Ferrie is hoping that Judyth will agree to work with them in their patriotic venture. They really need the help, and they are behind schedule. Ferrie invites Lee and Judyth to a party at his house the next night, promising that Mary Sherman will be there. Ferrie is right, Mary Sherman does come to the party, but she totally ignores Judyth, preferring to practice her fluent Spanish on Ferrie’s Cuban friends. Sherman does not stay long, but before she leaves, Judyth sees her remove a jar of tumors from Ferrie’s refrigerator. As the night progresses, Judyth hears Ferrie talk to the Cubans about how President Kennedy could be killed. The police finally shut the party down at 2:00 A.M.
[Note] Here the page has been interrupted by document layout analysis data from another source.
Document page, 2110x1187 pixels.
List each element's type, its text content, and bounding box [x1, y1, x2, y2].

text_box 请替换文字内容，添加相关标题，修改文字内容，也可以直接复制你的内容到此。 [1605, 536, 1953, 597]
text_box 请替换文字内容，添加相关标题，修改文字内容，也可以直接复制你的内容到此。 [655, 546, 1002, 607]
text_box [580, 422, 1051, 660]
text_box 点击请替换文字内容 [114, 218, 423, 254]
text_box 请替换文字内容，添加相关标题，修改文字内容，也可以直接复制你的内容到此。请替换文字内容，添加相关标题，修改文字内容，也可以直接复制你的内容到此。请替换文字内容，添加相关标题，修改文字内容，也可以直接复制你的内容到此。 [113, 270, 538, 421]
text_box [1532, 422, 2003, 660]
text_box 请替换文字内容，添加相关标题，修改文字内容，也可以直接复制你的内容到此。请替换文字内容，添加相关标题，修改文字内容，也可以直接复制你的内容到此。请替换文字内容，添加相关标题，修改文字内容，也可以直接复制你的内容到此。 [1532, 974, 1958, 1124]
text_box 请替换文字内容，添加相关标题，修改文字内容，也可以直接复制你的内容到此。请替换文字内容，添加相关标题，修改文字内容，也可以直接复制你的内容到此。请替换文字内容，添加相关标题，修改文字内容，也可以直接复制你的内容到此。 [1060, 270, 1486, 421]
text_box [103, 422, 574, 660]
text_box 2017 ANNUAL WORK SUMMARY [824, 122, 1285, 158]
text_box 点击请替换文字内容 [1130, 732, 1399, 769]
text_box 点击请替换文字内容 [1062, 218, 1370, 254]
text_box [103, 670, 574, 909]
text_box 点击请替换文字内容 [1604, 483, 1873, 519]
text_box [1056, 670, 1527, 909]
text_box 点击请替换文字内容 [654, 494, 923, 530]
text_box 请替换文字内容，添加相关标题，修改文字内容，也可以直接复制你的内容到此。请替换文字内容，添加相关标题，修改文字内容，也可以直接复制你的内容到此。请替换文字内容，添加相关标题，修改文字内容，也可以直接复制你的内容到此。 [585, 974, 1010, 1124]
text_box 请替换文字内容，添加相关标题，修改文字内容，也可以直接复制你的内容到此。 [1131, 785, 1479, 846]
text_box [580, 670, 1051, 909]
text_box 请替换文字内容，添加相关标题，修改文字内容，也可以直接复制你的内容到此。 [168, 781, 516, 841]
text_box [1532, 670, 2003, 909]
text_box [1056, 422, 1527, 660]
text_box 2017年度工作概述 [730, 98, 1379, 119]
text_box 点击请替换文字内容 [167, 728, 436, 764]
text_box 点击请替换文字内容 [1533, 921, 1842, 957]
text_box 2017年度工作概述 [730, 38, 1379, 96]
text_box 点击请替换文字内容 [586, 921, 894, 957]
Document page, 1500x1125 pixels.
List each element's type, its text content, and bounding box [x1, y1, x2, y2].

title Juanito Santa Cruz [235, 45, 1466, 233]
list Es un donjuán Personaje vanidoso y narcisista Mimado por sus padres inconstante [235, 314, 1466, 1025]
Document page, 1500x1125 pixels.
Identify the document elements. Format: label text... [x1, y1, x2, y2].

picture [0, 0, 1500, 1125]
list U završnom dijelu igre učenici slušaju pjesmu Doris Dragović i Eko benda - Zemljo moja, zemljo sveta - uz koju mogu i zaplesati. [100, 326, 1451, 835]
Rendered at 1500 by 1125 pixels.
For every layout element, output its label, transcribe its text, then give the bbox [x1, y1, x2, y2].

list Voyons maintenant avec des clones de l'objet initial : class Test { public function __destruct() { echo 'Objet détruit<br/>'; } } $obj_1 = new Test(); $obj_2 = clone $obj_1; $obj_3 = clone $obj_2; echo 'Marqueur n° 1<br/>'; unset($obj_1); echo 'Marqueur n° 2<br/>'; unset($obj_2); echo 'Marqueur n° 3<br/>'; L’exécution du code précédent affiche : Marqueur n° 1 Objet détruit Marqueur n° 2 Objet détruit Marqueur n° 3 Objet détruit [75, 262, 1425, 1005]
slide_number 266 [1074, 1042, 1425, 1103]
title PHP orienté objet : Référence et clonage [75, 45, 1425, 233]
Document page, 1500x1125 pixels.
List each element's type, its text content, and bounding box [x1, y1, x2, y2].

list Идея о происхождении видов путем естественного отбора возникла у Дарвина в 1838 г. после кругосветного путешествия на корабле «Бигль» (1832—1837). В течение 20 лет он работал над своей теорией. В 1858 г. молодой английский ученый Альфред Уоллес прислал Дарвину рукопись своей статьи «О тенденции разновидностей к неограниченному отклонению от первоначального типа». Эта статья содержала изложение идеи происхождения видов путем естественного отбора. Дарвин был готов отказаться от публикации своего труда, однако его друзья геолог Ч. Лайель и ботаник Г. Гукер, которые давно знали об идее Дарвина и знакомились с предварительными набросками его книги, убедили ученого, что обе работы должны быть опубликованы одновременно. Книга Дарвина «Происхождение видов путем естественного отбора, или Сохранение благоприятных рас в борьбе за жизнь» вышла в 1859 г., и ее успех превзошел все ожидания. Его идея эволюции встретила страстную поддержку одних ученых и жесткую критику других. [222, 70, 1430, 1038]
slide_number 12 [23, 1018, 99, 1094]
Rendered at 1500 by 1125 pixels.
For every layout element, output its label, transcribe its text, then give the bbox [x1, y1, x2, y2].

At this point, Judyth is getting concerned that she might be falling in with the wrong crowd, and asks Lee if Ferrie’s secret get-Castro project is really a U.S. government project. Lee offers to prove that it is by introducing Judyth to Mr. Guy Banister, the former head of the FBI’s Chicago office, who is now a private investigator in New Orleans. Banister assures Judyth that Lee is OK because he is working with them to get rid of Castro. Impressed by Banister’s credentials hanging on the wall, and the large gun under his arm, Judyth concludes that things are on the level.
Lee then takes Judyth upstairs, and shows her some of the military equipment that he will be using to help make a training film for the Cuban exiles. Lee mentions that Banister also happens to work with Carlos Marcello and his attorney, handling “private investigations.” Oswald explains that Banister used to work for the New Orleans Police Department, until they fired him. Now he gets back at them by blackmailing cops for Marcello.
But what about Ferrie’s talk about killing Kennedy? Oh, that. Judyth is told that Ferrie wa
s just saying that stuff about Kennedy so that the Cubans would trust him. He doesn’t really mean it.
A few days after her lunch with David Ferrie, Lee takes Judyth to Charity Hospital for a meeting with Dr. Alton Ochsner. The date is May 7, 1963. Lee goes in first and meets with Ochsner alone for 45 minutes. When he comes out, Judyth goes in and meets with Ochsner alone.
This is a profound point. If Oswald met with Ochsner in the same room privately before Judyth entered the room to meet with Ochsner, it implies that Ochsner already knew (or knew of) Oswald prior to Judyth’s arrival. As her story unfolds, we learn that Oswald is already operationally involved in Ochsner’s kill-Castro project, running the supplies between a string of secret laboratories stretched across New Orleans. This is a remarkable development because of Ochsner’s public position that Oswald was a Communist and the lone assassin who killed Kennedy.
Publicly they were enemies. Privately they were evidently working together. If Oswald was secretly working with Ochsner, this certainly discredits the idea of Lee Oswald being a “lone nut.” And it makes us ponder the “Sensitive Position” for the U.S. Government that Ochsner held! So much for the “accidental meeting” of Judyth and Lee at the Post Office.